ACTIVITY:
Emit the data below verbatim, stripping out any pictures.

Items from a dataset
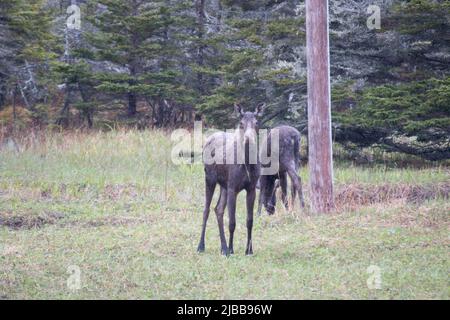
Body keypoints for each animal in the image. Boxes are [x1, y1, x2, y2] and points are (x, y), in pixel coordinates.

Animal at [197, 104, 264, 256]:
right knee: (206, 210)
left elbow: (250, 221)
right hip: (210, 179)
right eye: (241, 123)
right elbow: (232, 222)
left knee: (218, 209)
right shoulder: (233, 188)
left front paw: (249, 250)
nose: (248, 139)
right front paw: (232, 249)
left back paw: (223, 247)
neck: (247, 164)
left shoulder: (251, 188)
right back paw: (201, 246)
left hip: (224, 186)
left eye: (257, 123)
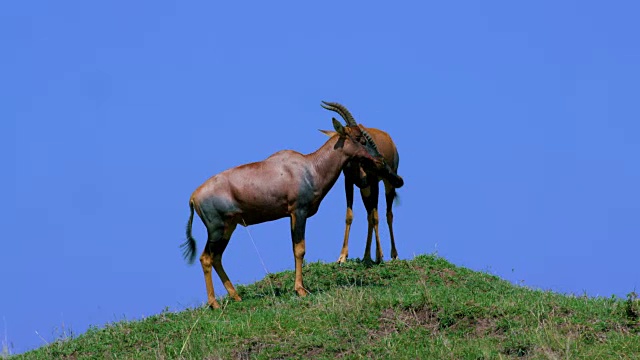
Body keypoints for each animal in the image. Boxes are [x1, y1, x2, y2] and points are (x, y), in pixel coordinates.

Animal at [318, 104, 402, 264]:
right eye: (358, 139)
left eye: (363, 139)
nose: (379, 159)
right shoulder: (349, 182)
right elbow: (350, 215)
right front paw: (342, 256)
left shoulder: (374, 181)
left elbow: (376, 217)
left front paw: (380, 256)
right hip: (365, 189)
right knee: (369, 215)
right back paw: (367, 256)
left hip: (387, 184)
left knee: (388, 214)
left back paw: (393, 255)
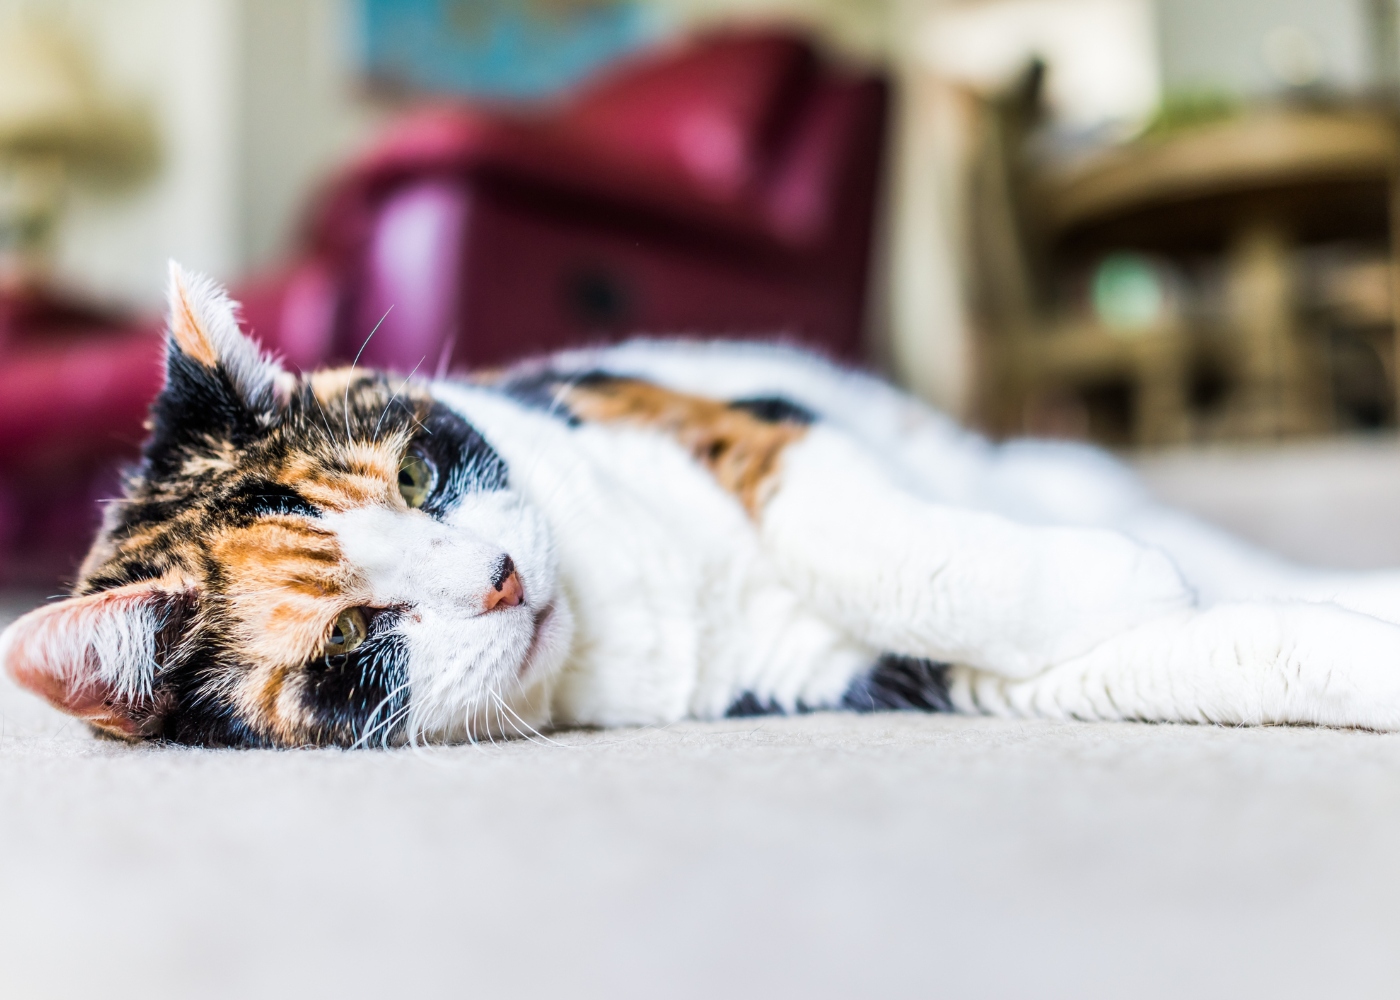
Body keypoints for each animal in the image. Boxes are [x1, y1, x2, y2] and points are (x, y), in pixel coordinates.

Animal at [8, 260, 1400, 745]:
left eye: (416, 473)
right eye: (350, 639)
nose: (502, 581)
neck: (627, 612)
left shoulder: (739, 427)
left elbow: (853, 537)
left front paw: (1112, 574)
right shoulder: (864, 673)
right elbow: (1206, 647)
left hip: (1045, 469)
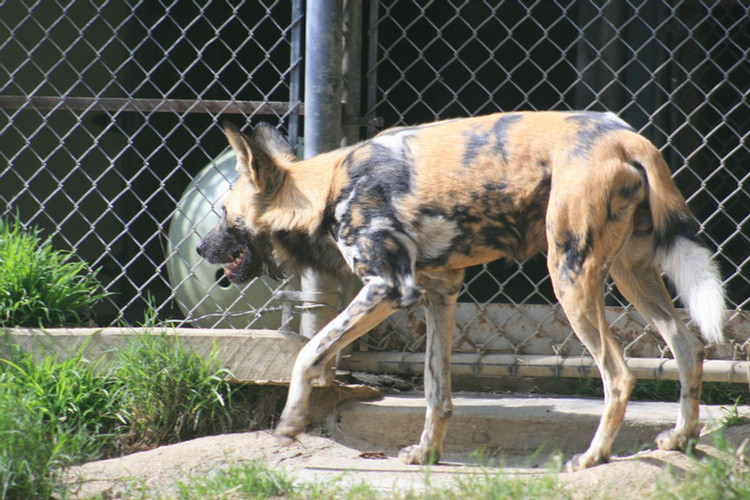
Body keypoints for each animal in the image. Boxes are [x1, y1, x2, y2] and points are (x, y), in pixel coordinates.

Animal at [197, 111, 724, 470]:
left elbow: (309, 353)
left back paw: (592, 458)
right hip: (632, 274)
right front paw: (426, 453)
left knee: (618, 374)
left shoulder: (388, 288)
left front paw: (290, 423)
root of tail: (626, 136)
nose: (201, 247)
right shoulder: (440, 293)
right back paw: (680, 439)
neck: (324, 189)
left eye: (224, 213)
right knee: (686, 346)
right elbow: (436, 388)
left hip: (570, 276)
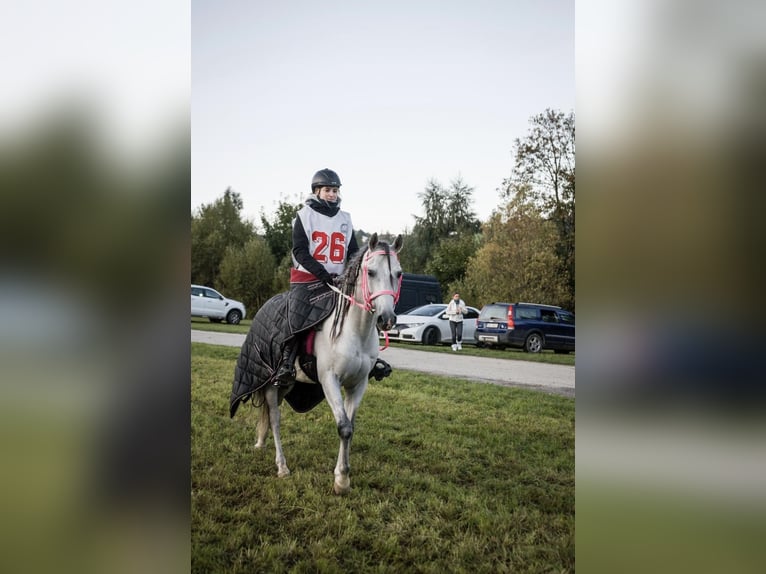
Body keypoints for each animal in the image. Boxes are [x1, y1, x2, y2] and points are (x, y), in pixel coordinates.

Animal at [244, 233, 403, 494]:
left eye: (398, 273)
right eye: (370, 272)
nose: (386, 319)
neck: (354, 331)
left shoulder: (357, 384)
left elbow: (350, 427)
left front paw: (342, 477)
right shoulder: (329, 380)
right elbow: (343, 427)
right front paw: (342, 480)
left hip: (288, 385)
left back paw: (261, 442)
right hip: (271, 384)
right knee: (275, 418)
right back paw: (282, 467)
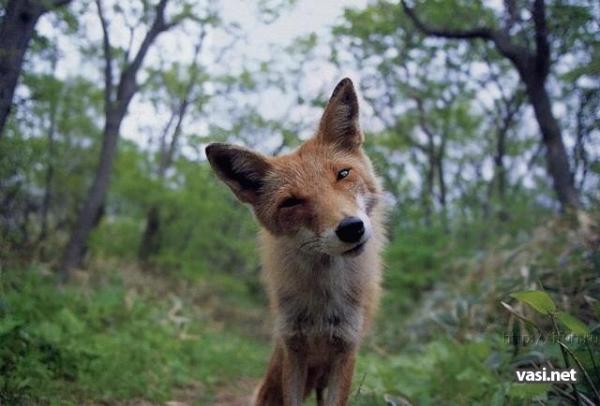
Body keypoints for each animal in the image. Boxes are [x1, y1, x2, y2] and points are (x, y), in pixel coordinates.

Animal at [205, 77, 384, 404]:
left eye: (343, 174)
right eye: (291, 202)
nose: (351, 228)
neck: (323, 305)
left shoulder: (345, 350)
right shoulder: (294, 348)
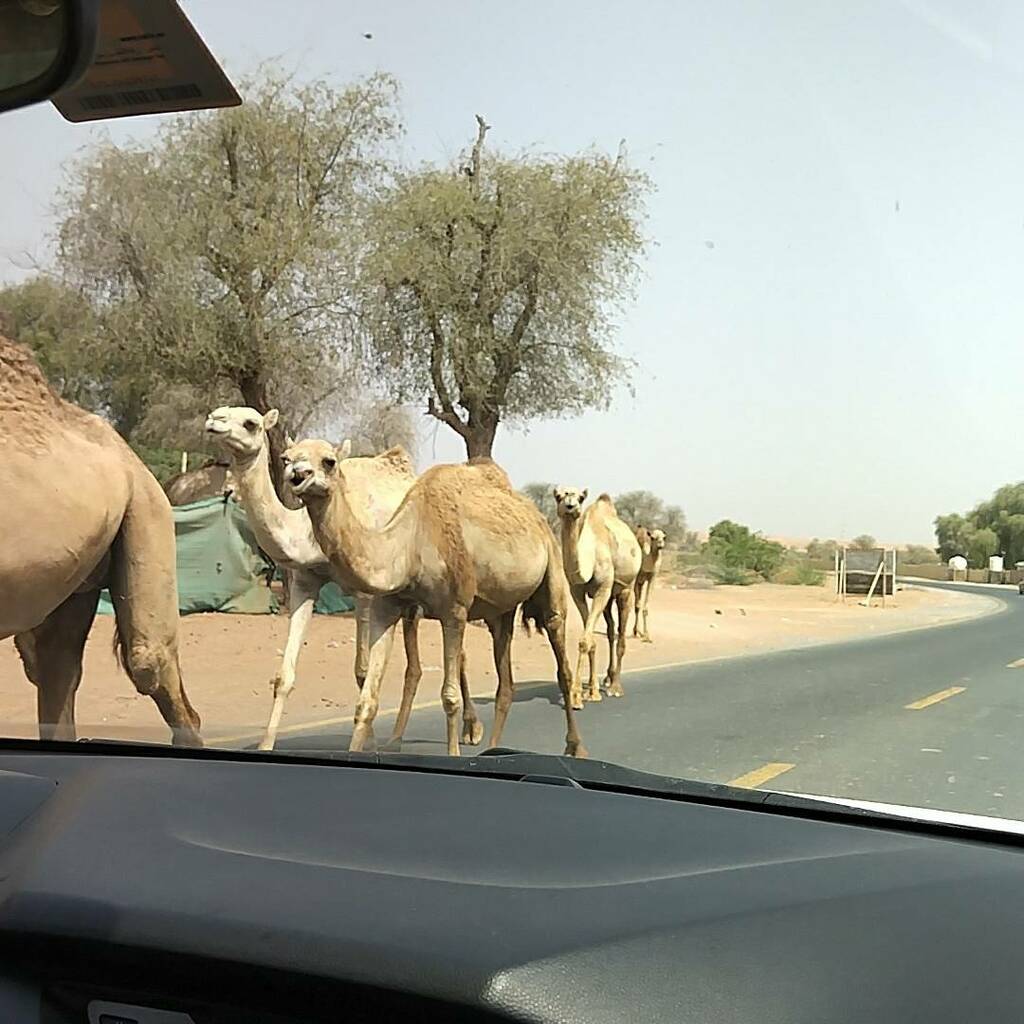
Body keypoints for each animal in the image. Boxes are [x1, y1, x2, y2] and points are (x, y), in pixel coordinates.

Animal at [205, 407, 485, 753]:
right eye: (285, 458)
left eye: (250, 423)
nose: (214, 419)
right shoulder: (304, 582)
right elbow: (284, 676)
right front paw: (265, 745)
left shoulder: (364, 593)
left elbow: (362, 672)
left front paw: (367, 744)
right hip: (411, 600)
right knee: (415, 666)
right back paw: (396, 740)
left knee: (459, 654)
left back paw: (472, 729)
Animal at [284, 440, 589, 761]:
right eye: (286, 459)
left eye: (329, 461)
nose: (298, 475)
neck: (411, 544)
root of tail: (538, 518)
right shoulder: (385, 608)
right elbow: (367, 700)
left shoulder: (454, 609)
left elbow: (450, 696)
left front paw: (453, 753)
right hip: (500, 610)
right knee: (506, 683)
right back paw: (494, 750)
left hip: (552, 576)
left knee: (561, 661)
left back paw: (576, 746)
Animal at [552, 487, 638, 704]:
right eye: (558, 496)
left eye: (580, 497)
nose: (571, 506)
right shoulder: (577, 592)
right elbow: (589, 640)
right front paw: (590, 691)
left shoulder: (602, 590)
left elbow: (585, 640)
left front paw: (576, 697)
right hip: (609, 599)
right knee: (610, 630)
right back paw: (607, 678)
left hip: (626, 588)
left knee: (621, 634)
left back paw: (615, 686)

THE COMPLETED TASK:
Body keypoints for each animal in the image. Boxes are [x1, y1, x2, y2] and points are (x, y), in pixel coordinates.

Animal at [197, 104, 264, 256]:
right knee: (206, 210)
left elbow: (250, 221)
right hip: (210, 179)
right eye: (241, 123)
right elbow: (232, 222)
left knee: (218, 209)
right shoulder: (233, 188)
left front paw: (249, 250)
nose: (248, 139)
right front paw: (232, 249)
left back paw: (223, 247)
neck: (247, 164)
left shoulder: (251, 188)
right back paw: (201, 246)
left hip: (224, 186)
left eye: (257, 123)
Body keypoints for each animal in the image. Boxes are [x1, y1, x2, y2] and points are (x, y), in pixel coordinates.

Animal at [318, 104, 402, 264]:
right eye: (358, 139)
left eye: (363, 139)
nose: (379, 159)
right shoulder: (349, 182)
right elbow: (350, 215)
right front paw: (342, 256)
left shoulder: (374, 181)
left elbow: (376, 217)
left front paw: (380, 256)
right hip: (365, 189)
right knee: (369, 215)
right back paw: (367, 256)
left hip: (387, 184)
left knee: (388, 214)
left back paw: (393, 255)
Body keypoints for each animal in the image. Boxes are [x1, y1, x2, y2] and points are (x, y), in pixel coordinates.

Animal at [8, 260, 1400, 745]:
left eye: (416, 473)
right eye: (350, 639)
nose: (502, 581)
neck: (627, 612)
left shoulder: (739, 427)
left elbow: (853, 537)
left front paw: (1112, 574)
right shoulder: (864, 673)
right elbow: (1206, 647)
left hip: (1045, 469)
Body keypoints for each animal in the image. Boxes are [x1, y1, x2, y2] and points are (x, y), in pixel coordinates.

Animal at [197, 111, 724, 470]:
left elbow: (309, 353)
left back paw: (592, 458)
right hip: (632, 274)
right front paw: (426, 453)
left knee: (618, 374)
left shoulder: (388, 288)
left front paw: (290, 423)
root of tail: (626, 136)
nose: (201, 247)
right shoulder: (440, 293)
right back paw: (680, 439)
neck: (324, 189)
left eye: (224, 213)
right knee: (686, 346)
right elbow: (436, 388)
left hip: (570, 276)
Body keypoints for each animal in the image. Boxes are [x1, y1, x2, y2] and points are (x, y), in pixel coordinates.

Animal at [244, 233, 403, 494]:
left eye: (398, 273)
right eye: (370, 272)
nose: (386, 319)
neck: (354, 331)
left shoulder: (357, 384)
left elbow: (350, 427)
left front paw: (342, 477)
right shoulder: (329, 380)
right elbow: (343, 427)
right front paw: (342, 480)
left hip: (288, 385)
left back paw: (261, 442)
right hip: (271, 384)
right knee: (275, 418)
right back paw: (282, 467)
Body keypoints for each animal in the image. Boxes are [x1, y1, x2, y2] and points are (x, y), in pixel coordinates.

Animal at [205, 77, 384, 404]:
left eye: (343, 174)
right eye: (291, 202)
nose: (351, 228)
neck: (323, 305)
left shoulder: (345, 350)
right shoulder: (294, 348)
Body keypoints for each animal in the image. Boxes are [x1, y1, x2, y2] and points are (x, y), in pixel coordinates.

Animal at [205, 407, 485, 753]:
right eye: (285, 458)
left eye: (250, 423)
nose: (214, 419)
right shoulder: (304, 582)
right elbow: (284, 676)
right front paw: (265, 745)
left shoulder: (364, 593)
left elbow: (362, 672)
left front paw: (367, 744)
right hip: (411, 600)
right knee: (415, 666)
right back paw: (396, 740)
left knee: (459, 654)
left back paw: (472, 729)
Animal at [284, 440, 589, 761]:
right eye: (286, 459)
left eye: (329, 461)
nose: (298, 475)
neck: (411, 544)
root of tail: (538, 518)
right shoulder: (385, 608)
right elbow: (367, 700)
left shoulder: (454, 609)
left elbow: (450, 696)
left front paw: (453, 753)
right hip: (500, 610)
right knee: (506, 683)
right back paw: (494, 750)
left hip: (552, 576)
left knee: (561, 661)
left back paw: (576, 746)
Animal at [552, 487, 638, 704]:
right eye: (558, 496)
left eye: (580, 497)
nose: (571, 506)
right shoulder: (577, 592)
right elbow: (589, 640)
right front paw: (590, 691)
left shoulder: (602, 590)
left elbow: (585, 640)
left front paw: (576, 697)
right hip: (609, 599)
right knee: (610, 630)
right back paw: (607, 678)
left hip: (626, 588)
left knee: (621, 634)
left back paw: (615, 686)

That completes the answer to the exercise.